-- TASK TO CARRY OUT --
Look in the listing below for the line that has "the spectator in stand at [579,746], 72.54", then return it and each following line up to and including the one with "the child wading in water at [601,367]", exactly and without pictures.

━━━━━━━━━━━━━━━━

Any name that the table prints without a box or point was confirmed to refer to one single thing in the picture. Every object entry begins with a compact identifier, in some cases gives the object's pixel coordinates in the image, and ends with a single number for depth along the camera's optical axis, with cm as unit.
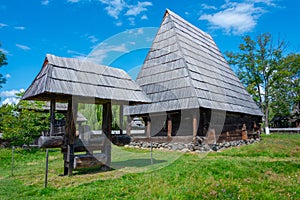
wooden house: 1401
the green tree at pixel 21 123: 1540
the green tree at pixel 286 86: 3400
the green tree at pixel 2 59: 2333
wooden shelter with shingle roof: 736
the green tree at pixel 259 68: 3406
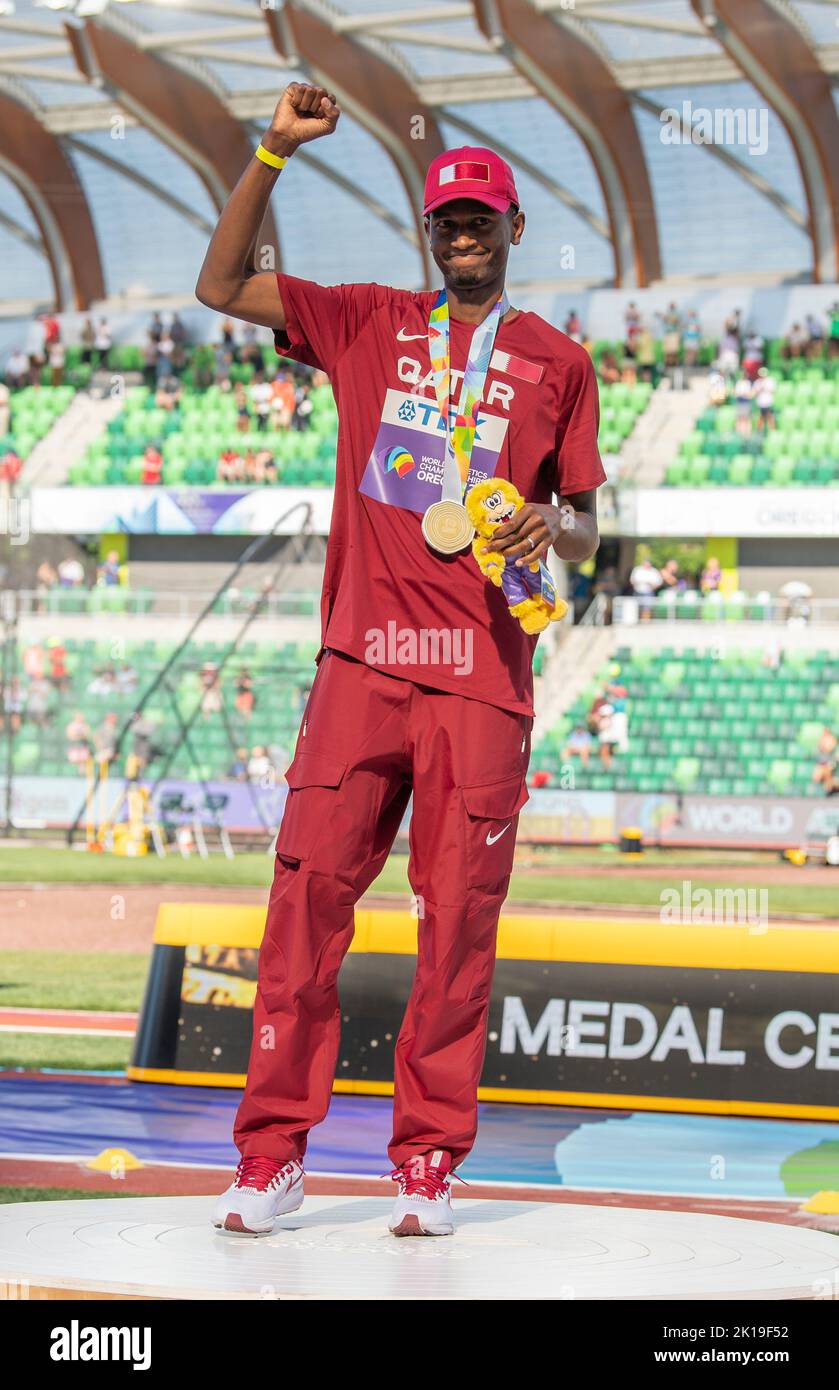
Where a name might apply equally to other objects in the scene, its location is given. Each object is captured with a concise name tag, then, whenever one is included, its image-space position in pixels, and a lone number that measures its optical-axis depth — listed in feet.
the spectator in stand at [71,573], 84.89
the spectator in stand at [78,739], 64.59
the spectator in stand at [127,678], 65.21
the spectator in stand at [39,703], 64.85
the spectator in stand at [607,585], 83.92
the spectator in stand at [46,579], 79.16
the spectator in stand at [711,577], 84.99
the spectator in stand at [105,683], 64.75
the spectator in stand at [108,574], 87.56
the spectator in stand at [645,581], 84.53
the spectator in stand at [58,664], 65.31
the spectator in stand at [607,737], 72.02
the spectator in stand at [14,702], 64.28
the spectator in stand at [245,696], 63.05
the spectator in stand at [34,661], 66.28
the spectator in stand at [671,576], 84.07
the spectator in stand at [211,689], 63.00
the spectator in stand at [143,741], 62.59
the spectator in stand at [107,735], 64.49
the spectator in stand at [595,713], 73.61
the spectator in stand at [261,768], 61.82
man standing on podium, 11.30
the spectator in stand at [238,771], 61.77
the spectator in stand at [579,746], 72.54
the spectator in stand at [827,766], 66.95
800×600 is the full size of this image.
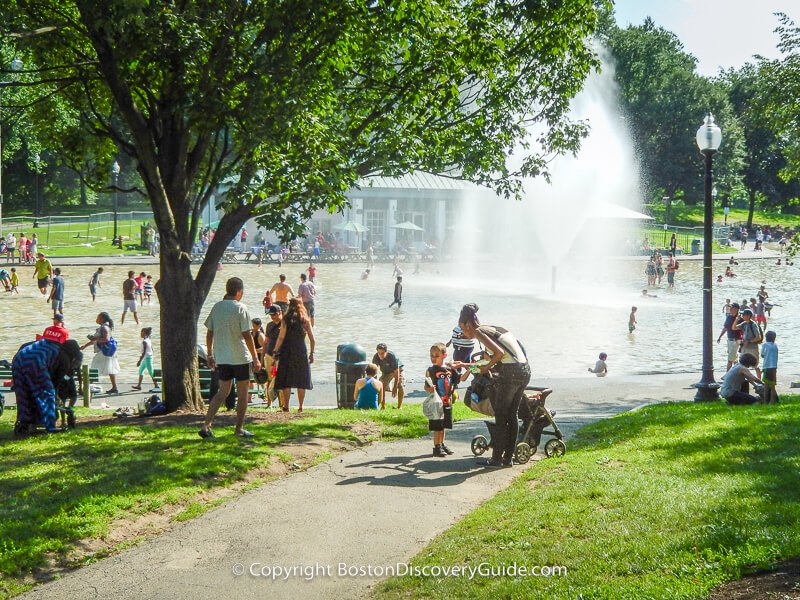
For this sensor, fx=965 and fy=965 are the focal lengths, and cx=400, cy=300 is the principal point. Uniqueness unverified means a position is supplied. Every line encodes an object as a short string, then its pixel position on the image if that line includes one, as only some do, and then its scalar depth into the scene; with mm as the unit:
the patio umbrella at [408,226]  65644
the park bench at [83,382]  16406
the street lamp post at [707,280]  15016
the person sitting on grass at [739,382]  14039
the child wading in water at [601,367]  21422
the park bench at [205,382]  14828
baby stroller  9688
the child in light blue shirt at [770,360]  16297
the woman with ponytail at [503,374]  9180
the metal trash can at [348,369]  15070
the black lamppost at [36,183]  63662
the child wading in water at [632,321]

━━━━━━━━━━━━━━━━

-- RESULT FOR THIS EXERCISE --
the spectator in stand at [579,746], 72.54
the spectator in stand at [827,766], 66.95
800×600 is the full size of this image.
For this sensor, fx=965 and fy=965 are the focal lengths, and cx=400, cy=300 is the principal point. Uniqueness unverified means a position is supplied. Every line encodes an object as a short string, then its pixel position on the image if that line includes one, as only some do, and then its scalar depth into the scene; with mm as the unit:
the patio umbrella at [408,226]  65644
the park bench at [83,382]  16406
the street lamp post at [707,280]  15016
the person sitting on grass at [739,382]  14039
the child wading in water at [601,367]  21422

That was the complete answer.